Bunun üzerine Cumhurbaşkanı Tayyip Erdoğan ile Rusya Devlet Başkanı Vladimir Putin arasında 5 Mart’ta Moskova’da varılan mutabakattan çıkan “ateşkes” kararıyla tansiyonun düştüğü kent, son günlerde yeniden hareketli.
Ortadoğu’yu yakından takip eden isimlerden gazeteci Hamide Yiğit, Suriye’deki mevcut ve olası gelişmeleri Mezopotamya Ajansı’ndan İdris Sayılgan’a değerlendirdi.
Son dönemlerde gündeme gelen ‘Rus lider Putin Esad’ı gözden çıkardı’ yönündeki tezlerin 2015 yılından bu yana ÖSO’ya yakın ihvancı çizgideki sitelerde sürekli işlendiğini söyleyen Yiğit, ancak Suriye basınına bakıldığında bu yönlü tezlerin karşılığının olmadığını söyledi.
‘Putin İdlib krizini sadece öteler’
Yiğit’e göre yine de Rusya, İdlib’de Türkiye’ye verdiği tavizler nedeniyle Şam yönetimi ile kimi çelişkiler yaşıyor: “Bu tavizler konusunda bir çatışma olduğunu gözlemliyoruz.
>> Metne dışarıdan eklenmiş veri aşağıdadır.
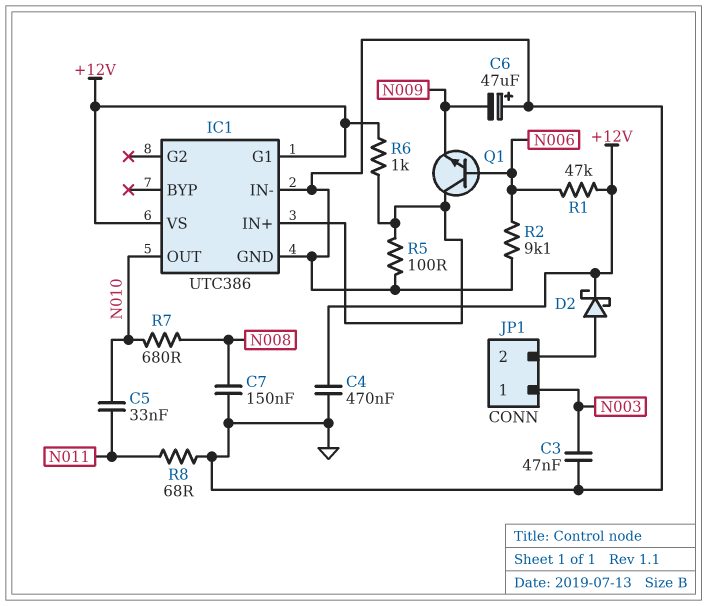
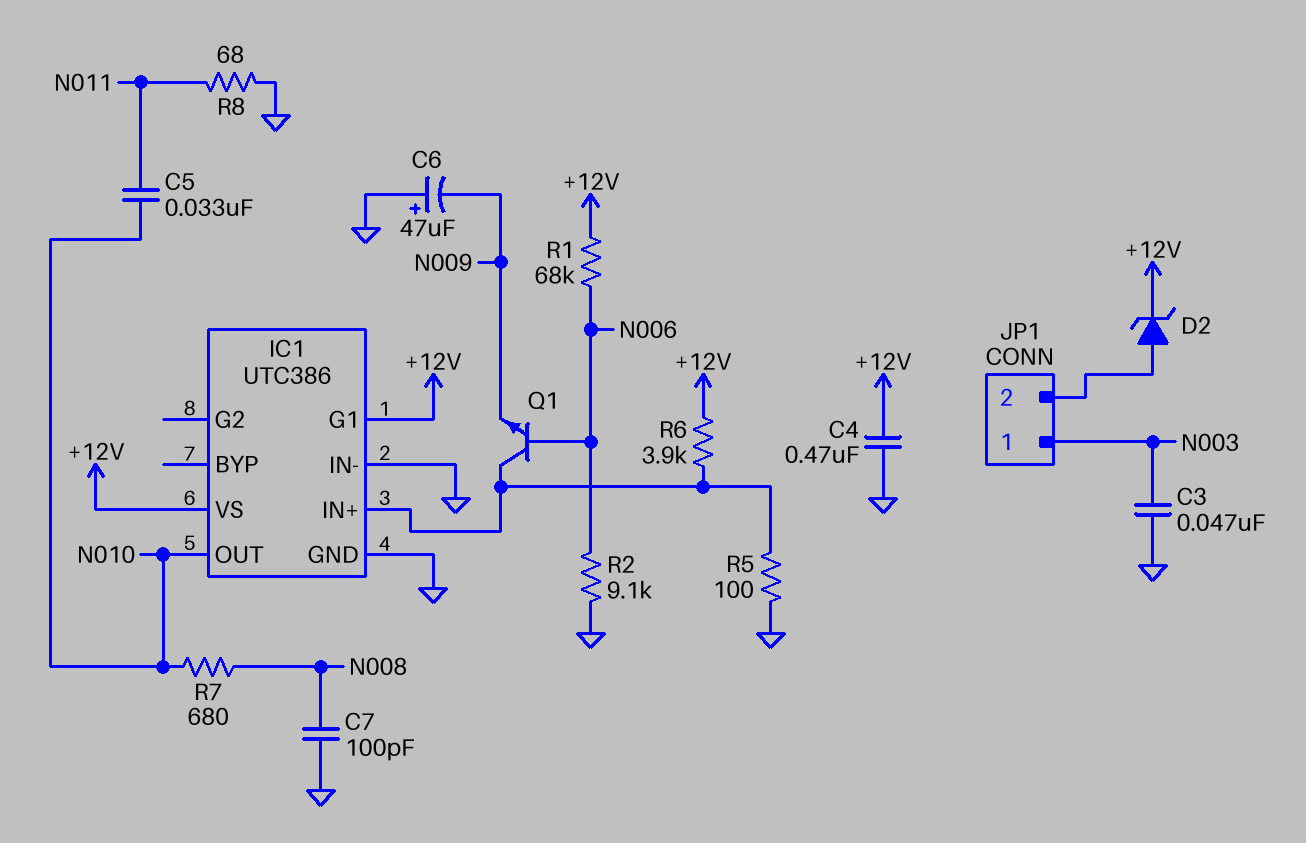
C7: 150nF (GND, N008) -> 100pF (GND, N008)
D2: schottky (A JP1/2, K +12V) -> zener (A JP1/2, K +12V)
R1: 47k (+12V, N006) -> 68k (+12V, N006)
R6: 1k (+12V, IC1/IN+) -> 3.9k (+12V, IC1/IN+)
Örneğin; Şam Hükümeti İdlib’in şu anki statüsünün korunmasına asla onay vermiyor. Ama Rusya’nın Türkiye’yi yanında tutabilmek için, biraz daha alanını daraltmak üzere İdlib’in statüsünü koruması üzerinden Şam’ı ikna etmeye çalıştığı izlenimlerimiz var. Yani İdlib krizini Rusya ne kadar dayatırsa dayatsın sadece bir süre ötelemiş olur.”
İran’ın iki temel hedefi var
Bölgede etkin olan bir diğer güç olarak İran’ın ise, temel hedefinin iki esas üzerine kurulduğunu vurgulayan Yiğit, bu esaslardan ilkinin ‘Türkiye’nin çekilmesi’, ikincisinin ise ‘ABD ve müttefiklerinin Suriye topraklarından çekilmesi’ olduğunu söylüyor.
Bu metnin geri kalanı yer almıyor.